Patients with diabetes and CVD, tight control of systolic blood pressure (SBP, below 110 mm Hg) and diastolic blood pressure (DBP, below 75 mm Hg) were associated with significantly increased risk of all-cause mortality after adjustment for baseline characteristics (age at diagnosis, sex, practice level clustering, deprivation score, body mass index, smoking, HbA1c and cholesterol levels, and blood pressure). In patients with diabetes without established CVD, SBP below 120 mm Hg and DBP below 75 mm Hg were associated with a significant increased risk of mortality. These associations persisted when we restricted our analyses to patients who received treatment for hypertension and to those who had a diagnosis of hypertension at baseline.
In the CPRD sample, there were 124,503 patients with Type 2 diabetes contributing to 623,591 person-years of observation during the seven study periods. Influenza vaccine recipients were older and had more co-comorbid conditions compared with non-recipients. After adjustment for covariates and residual confounding, vaccination was associated with significant reductions ranging from 15-30% (IRR 0.70 (0.53-0.91) and IRR 0.85 (0.74-0.99)) in hospitalisation rates for AMI, stroke, heart failure, reduction for pneumonia or influenza and all-cause mortality.
Conclusions and societal implications:
Although there was a considerable recent decline in admissions for major cardiovascular diseases, people with diabetes still are at an ~3.5- to 5-fold risk of CVD events compared with those without diabetes. These findings emphasize the ongoing need for aggressive risk reduction and primary prevention of CVD in people with diabetes. Our results also show unequal screening for chronic kidney disease (CKD) in UK primary care across different age, gender and ethnic groups despite increasing focus on early detection of CKD in high-risk patients. Social and policy implications include that described disparities in testing do not always follow increased risk with a prospect of widening health inequalities between more and less tested groups. Trainings, educational programmes and other interventions might be needed to align screening with need.
Blood pressure control is a major predictor of CVD morbidity and mortality. However, our observational study showed that low blood pressure, particularly below 110/75 mm Hg, was associated with increased risk for poor outcomes. Although causal associations cannot be implied from these results, our findings extend previous findings suggesting that lower levels of blood pressure maintained during the first year after diagnosis of diabetes identify a subset of patients with significantly increased risk of death.
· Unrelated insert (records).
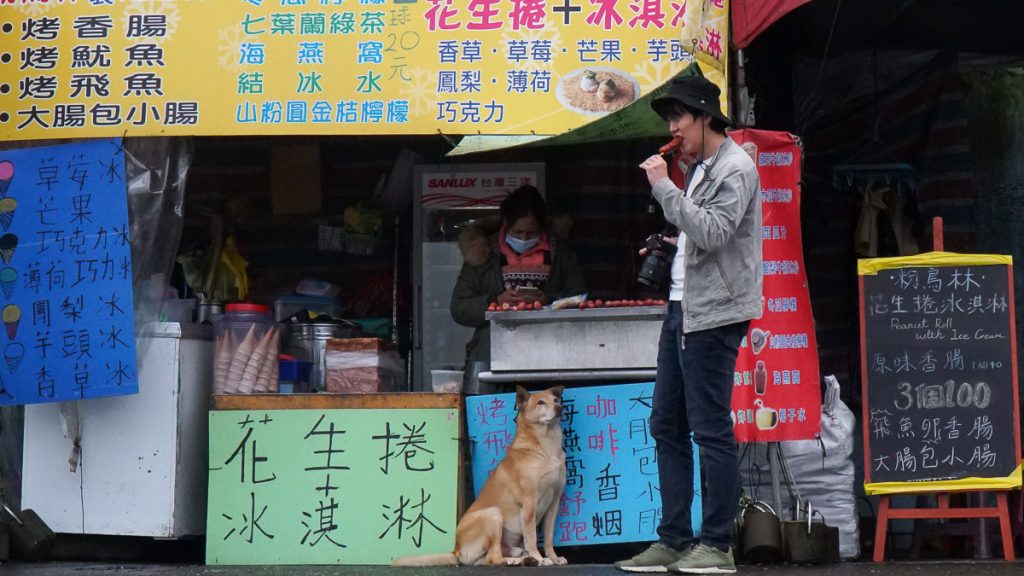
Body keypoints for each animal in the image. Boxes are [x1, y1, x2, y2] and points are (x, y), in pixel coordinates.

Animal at [391, 385, 569, 565]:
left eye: (556, 400)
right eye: (540, 402)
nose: (559, 407)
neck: (547, 446)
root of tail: (456, 550)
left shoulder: (554, 502)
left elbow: (548, 537)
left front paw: (553, 557)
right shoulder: (529, 503)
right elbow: (531, 537)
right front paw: (540, 558)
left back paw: (524, 559)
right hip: (493, 514)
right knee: (493, 559)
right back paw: (520, 561)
Influenza infection triggers CVD events particularly in high-risk patients. Influenza vaccination was associated with reductions in hospitalisation rates for major acute cardiovascular and respiratory conditions and all-cause mortality in people with Type 2 diabetes. Policy implications are that whilst the development and approval of new vaccines and new approaches are in progress, efforts should be focused on improvements in vaccine uptake in this high priority group.